You can read his essay from below.
These were interactive online tours. It gave me knowledge, awareness and information about the consequences to Japan because of her involvement in the war. Although it was emotional for me. I was happy to meet the atomic bomb survivors, who are passionate to see the world without war. I have learnt courage and determination from speakers. Being online had increased my willingness to attend this tour physically. I think it is important to attend this tour online. It gives a good foundational background and prepared me with questions of curiosity that I would ask in future when I will go there. I was so amazed by the participants' discussion and openness. I felt how each one was sensitive to see the world without nuclear power. I thank ASC-TUFS enough to relocate the programs online.

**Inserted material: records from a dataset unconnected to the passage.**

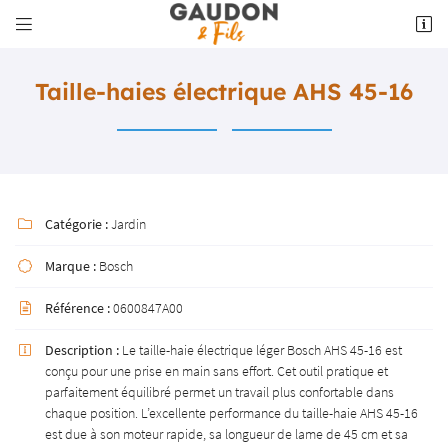


5 place du Foirail
23220 Bonnat
05 55 62 10 18
Taille-haies électrique AHS 45-16
Catégorie :
Jardin

Marque :
Bosch

Adresse email de réception

Référence :
0600847A00

Description :
Le taille-haie électrique léger Bosch AHS 45-16 est

Recopier le code ci-contre

conçu pour une prise en main sans effort. Cet outil pratique et
parfaitement équilibré permet un travail plus confortable dans
Rafraîchir le captcha

chaque position. L’excellente performance du taille-haie AHS 45-16
est due à son moteur rapide, sa longueur de lame de 45 cm et sa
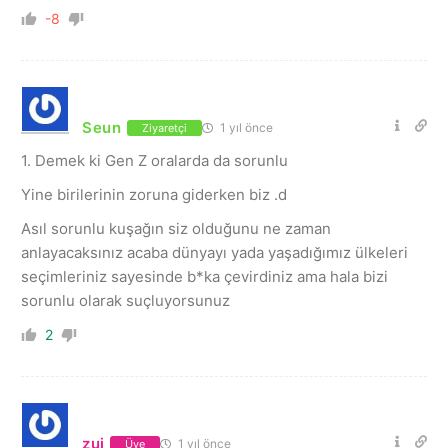
-8
Seun
1 yıl önce
Ziyaretçi
1. Demek ki Gen Z oralarda da sorunlu
Yine birilerinin zoruna giderken biz .d
Asıl sorunlu kuşağın siz olduğunu ne zaman
anlayacaksınız acaba dünyayı yada yaşadığımız ülkeleri
seçimleriniz sayesinde b*ka çevirdiniz ama hala bizi
sorunlu olarak suçluyorsunuz
2
zui
1 yıl önce
Üye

Otherwise, I could have missed everything. Shout out to Chihiro for her commitment and passion to prepare and co-coordinate all these activities.
I know that meditation is absolutely important. Mediation requires passion, determination, and persistence. If you are persistent in practice, it enhances health and daily activities performance. At my home university, I learnt many theories about meditation but never got a chance to have practices. It was an opportunity and advantage to experience it. Because it was online it was not easy to integrate. I tried to follow the instructions of the facilitator. During this meditation time, I could feel calm and quiet inside myself. Before joining, I was not expecting Japanese participants. I assumed that mediation is practical among the majority of Japanese. It is a good opportunity for Japanese to have meditation experiences. The presence of diversity had made it enjoyable and interesting. Some participants shared how meditation had been helping them to overcome some personal difficulties in particular psychological and emotional feelings. In Burundi and Rwanda, we often learn meditation in books. I have never met someone who had made it practice. That is why I am feeling very excited that I have such a unique experience for the people of Burundi and Rwanda.